Not many people would want to live an isolated life in Death Valley. That's probably why so few people live in Darwin. Yet those we meet in the documentary film
Darwin seem to think it's the perfect place for them. The inhabitants of Darwin, all thirty-five of them (although we don't meet them all), came to the place in various ways. One came in the 1950s as a miner. Some left troubled pasts behind. Some came with hippie dreams of a place they could find their freedom. There is a transgendered man still in process of becoming male and his partner. It is an odd mix.
Darwin wasn't always this way. It reached a high of 3500 inhabitants late in the Nineteenth Century. It had another peak period in the mid Twentieth Century. Since the mine closed in the 1970s Darwin has seen all the commerce evaporate into the desert heat. There is also little government presence, except for the Post Office and welfare and disability checks. The town once had a reputation for lawlessness and violence. The town we see in the film is sedate, but there are hints at times that there are still some bad elements present.
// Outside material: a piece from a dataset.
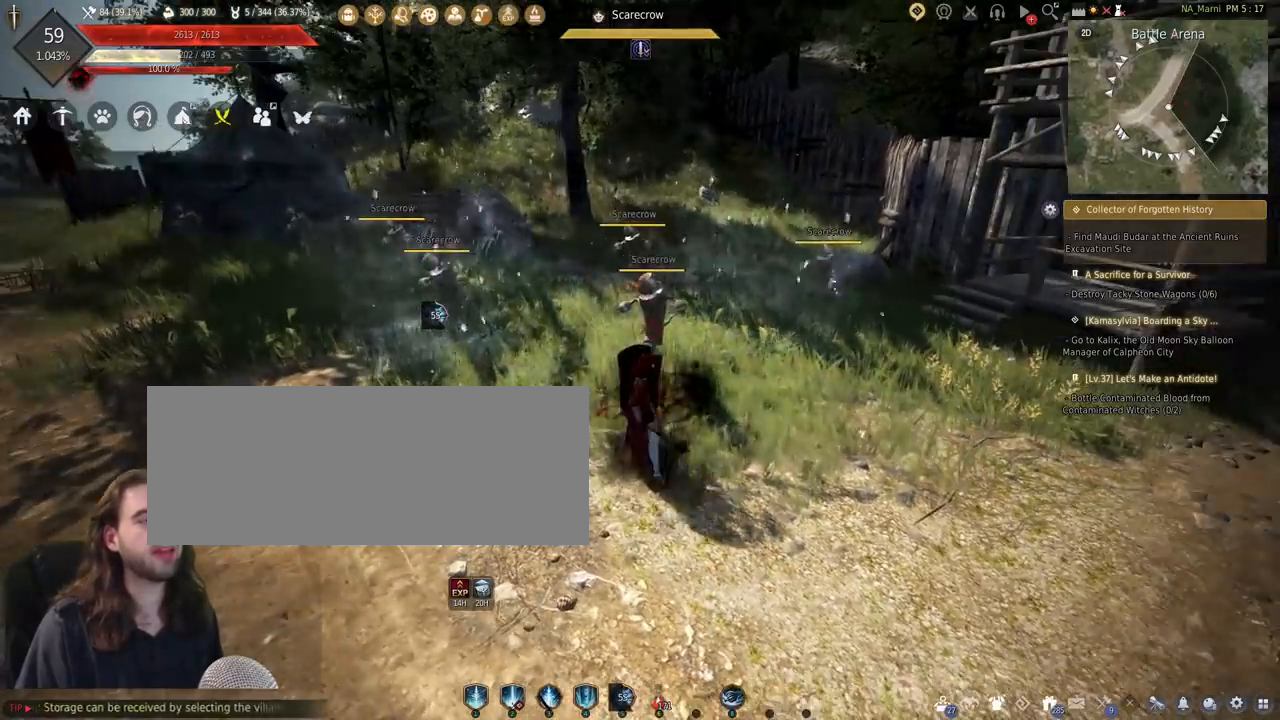
{"keys": [], "mouse": [], "events": []}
Filmmaker Nick Brandestini developed the project after seeing some of the ghost towns in the Mojave Desert. He was interested in discovering what it was like to live in such a place. As he made trips to Darwin to film interviews he found a welcome. From the interviews we see, it is clear Brandestini established trust with the residents. Some of them are very open talking about their pasts.
One resident says that what makes Darwin such a good place is that people only judge "who you are today." Here is a place where the past need not be a hindrance. Perhaps because so many people have things in their lives they would like to put behind them, they are willing to allow others the same treatment.
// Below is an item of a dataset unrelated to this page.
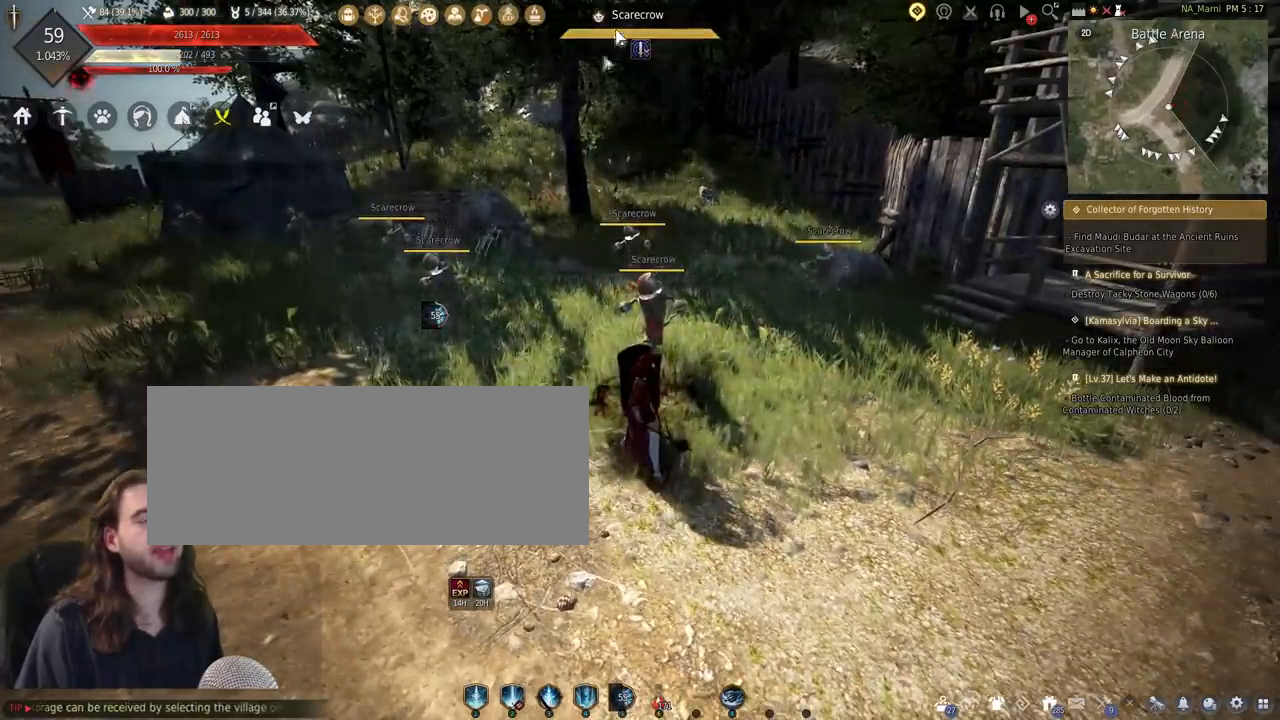
{"keys": ["w"], "mouse": [], "events": [[433, "w", "down"]]}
But that doesn't mean that Darwin is a utopia. In our visits with the denizens we hear of drug problems. We observe grief. We see people who struggle with who they are. In short we see people very like us, even in their eccentricities.
The film's pace reflects the life in Darwin. This is not a film that has every moment packed with action. We get to spend some time seeing the beauty the desert holds. We get to share in the leisurely life of being in the middle of nowhere.
I'm not anxious to move to Darwin, but the film has allowed me to see the way that some people find a freedom from the demons that had threatened their happiness before they came here.